━━━ DOCUMENT SECTION ━━━

It's really important to keep your stress level from getting away from you. Baraka_Guru and Spindles had some great suggestions, which I second.

Also good: meditation. If you don't already, you should start practicing meditation. It's usually not difficult to find a group, if that's your preference; or if you like guided meditations alone, you can get CDs online, or download guided meditations; or if you just want to try to go it alone, you can always find a couple of intro books and just plop down and give it a try. But meditation can really help you feel calmer and more able to deal with what's going on.

Music. It doesn't just have to be calming music, or chimey New Age music. Sometimes it can be really therapeutic to burn off stress by rocking out to the hardest, thrashingest rock and roll you can fine. Sometimes not. But don't be afraid to let your instinct guide you. If you need soothing music that will be a tonic, find it and listen to it, and don't question what works. If you need music to scream by, find it, play it, and scream to it. There are times for all things.

━━━ INFORMATION ━━━

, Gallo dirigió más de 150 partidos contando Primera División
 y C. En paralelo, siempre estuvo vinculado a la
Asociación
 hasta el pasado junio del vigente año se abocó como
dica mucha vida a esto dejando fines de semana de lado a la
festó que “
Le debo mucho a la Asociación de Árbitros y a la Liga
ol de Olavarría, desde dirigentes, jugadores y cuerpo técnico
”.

━━━

DIRECTIONS = Swap "stress level" for "anxiety level" and give the passage on managing stress again, starting with "It's really important" and going on through "what's going on.".

SOLUTION FOR THIS TASK =
It's really important to keep your anxiety level from getting away from you. Baraka_Guru and Spindles had some great suggestions, which I second.

Also good: meditation. If you don't already, you should start practicing meditation. It's usually not difficult to find a group, if that's your preference; or if you like guided meditations alone, you can get CDs online, or download guided meditations; or if you just want to try to go it alone, you can always find a couple of intro books and just plop down and give it a try. But meditation can really help you feel calmer and more able to deal with what's going on.